(DATA TO EXAMINE begins)

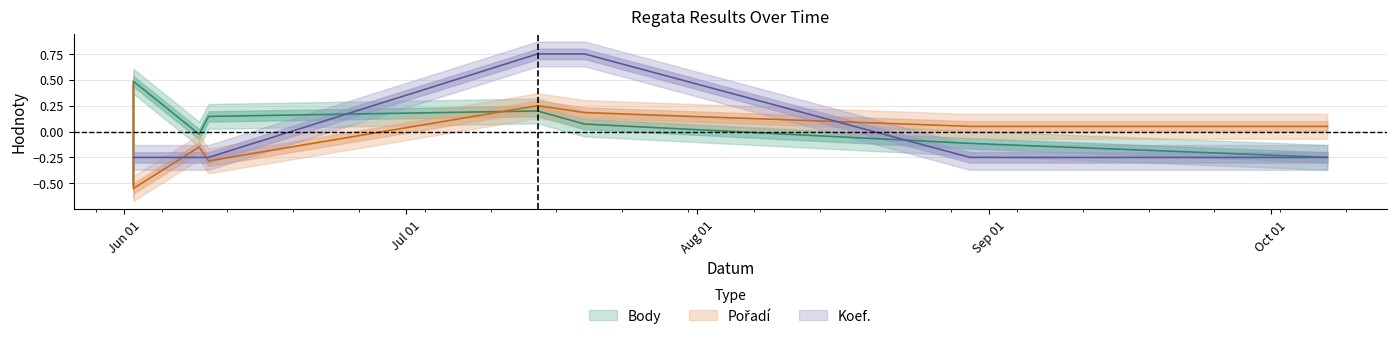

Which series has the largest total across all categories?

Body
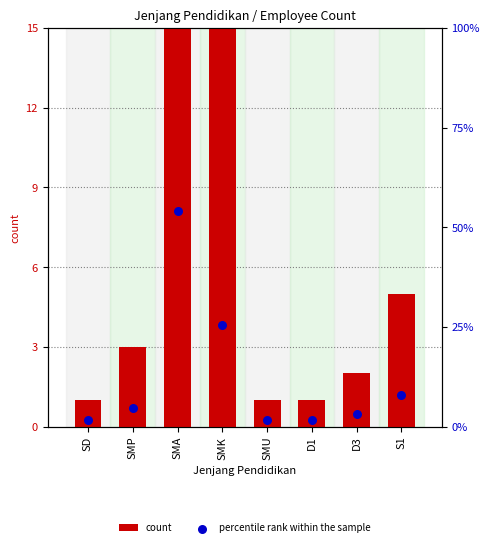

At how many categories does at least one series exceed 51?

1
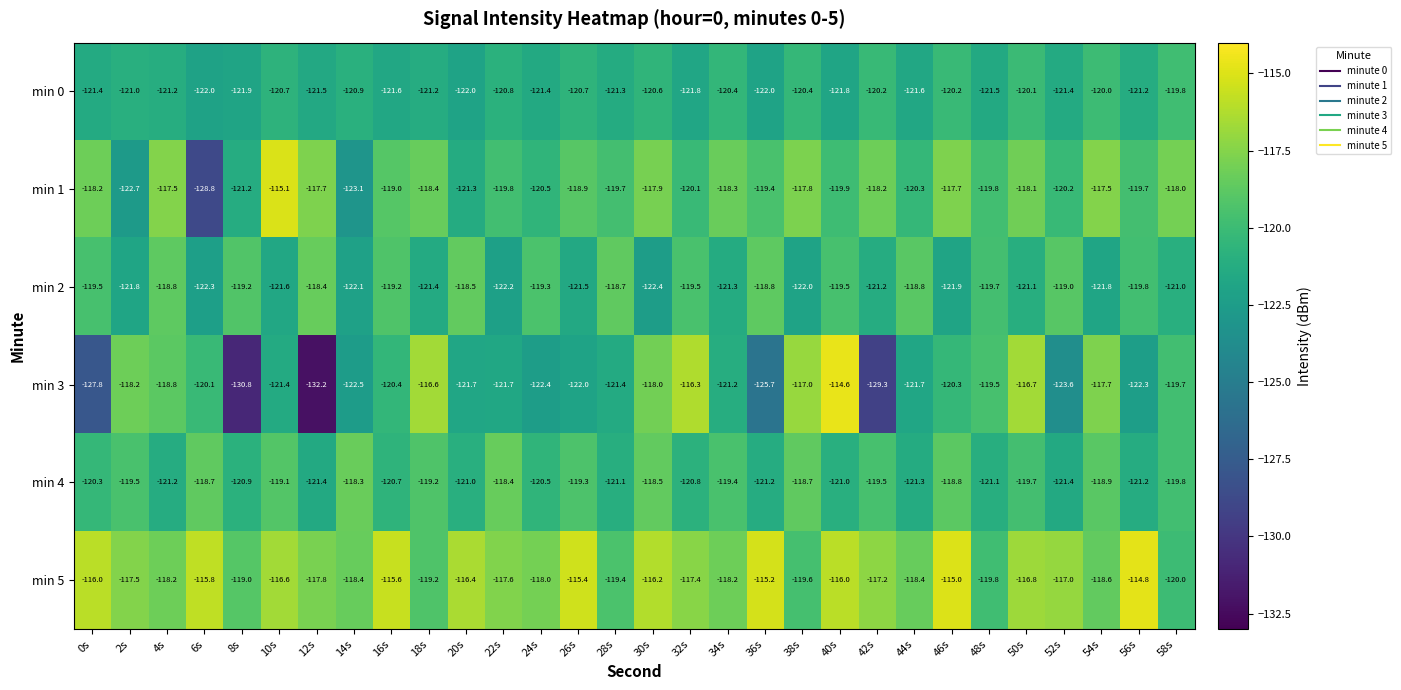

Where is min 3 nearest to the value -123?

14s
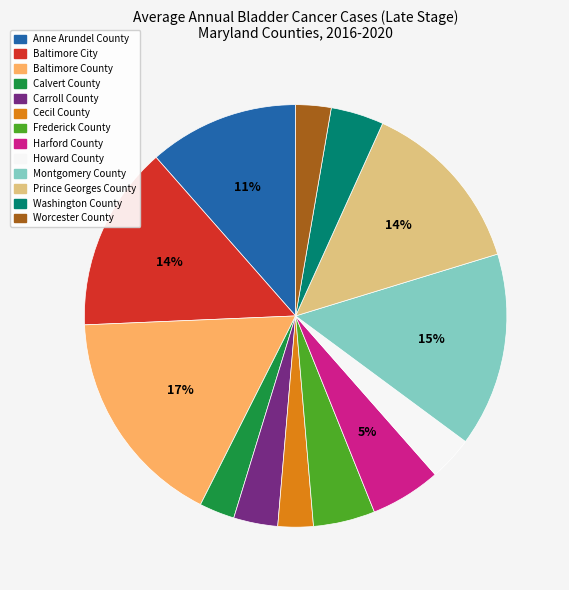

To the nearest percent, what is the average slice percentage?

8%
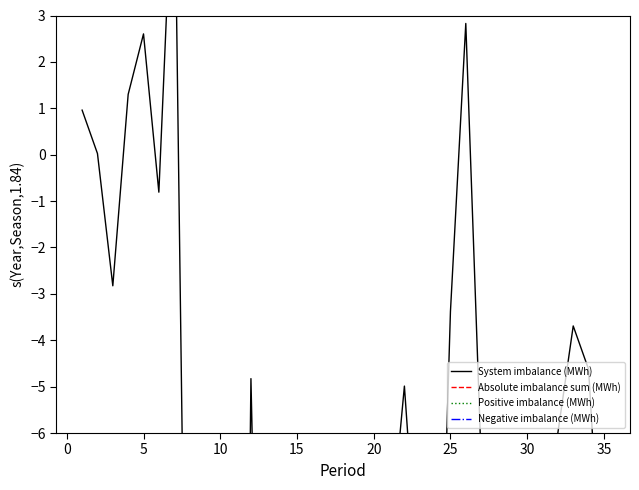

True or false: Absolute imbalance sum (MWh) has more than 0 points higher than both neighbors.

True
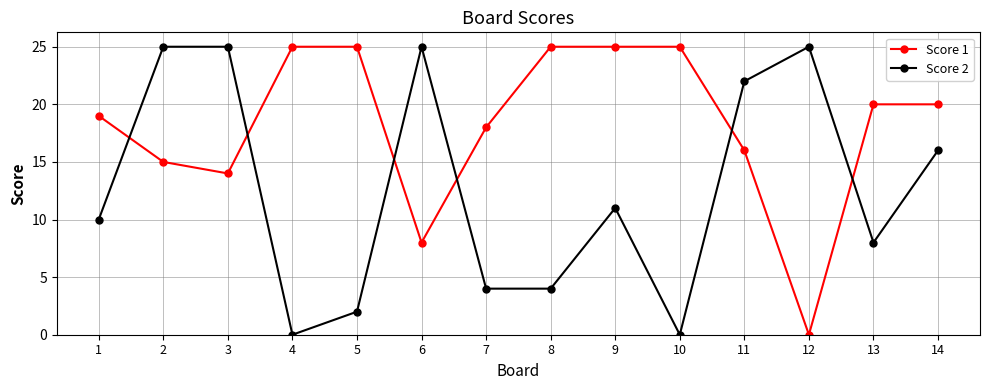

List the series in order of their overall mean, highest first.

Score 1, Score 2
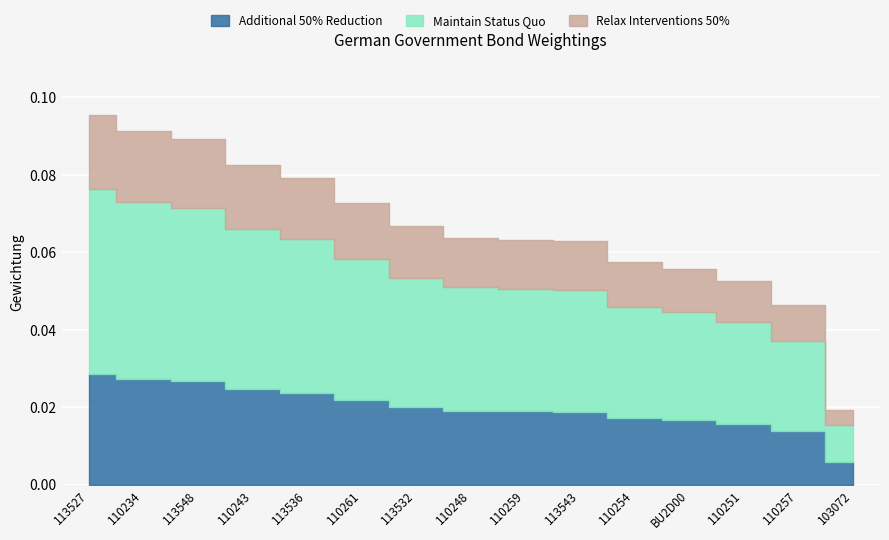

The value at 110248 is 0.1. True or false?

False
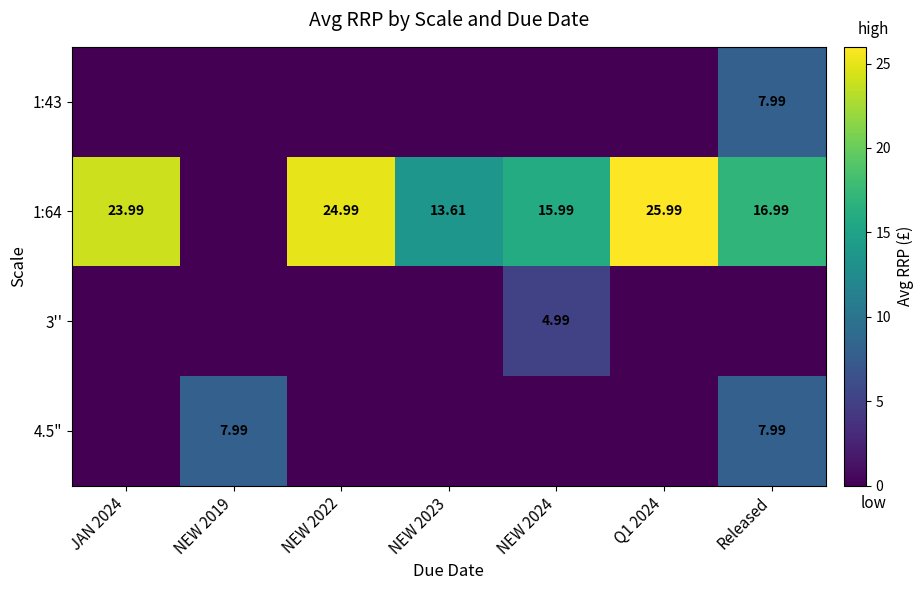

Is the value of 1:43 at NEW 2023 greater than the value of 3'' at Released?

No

(DATA TO EXAMINE ends)

## REQUIRED ACTION
Copy out every item above word for word, leaving out the pictures.

## THE COMPLETED TASK
Which series has the largest total across all categories?

Body

At how many categories does at least one series exceed 51?

1

Where is min 3 nearest to the value -123?

14s

To the nearest percent, what is the average slice percentage?

8%

True or false: Absolute imbalance sum (MWh) has more than 0 points higher than both neighbors.

True

List the series in order of their overall mean, highest first.

Score 1, Score 2

The value at 110248 is 0.1. True or false?

False

Is the value of 1:43 at NEW 2023 greater than the value of 3'' at Released?

No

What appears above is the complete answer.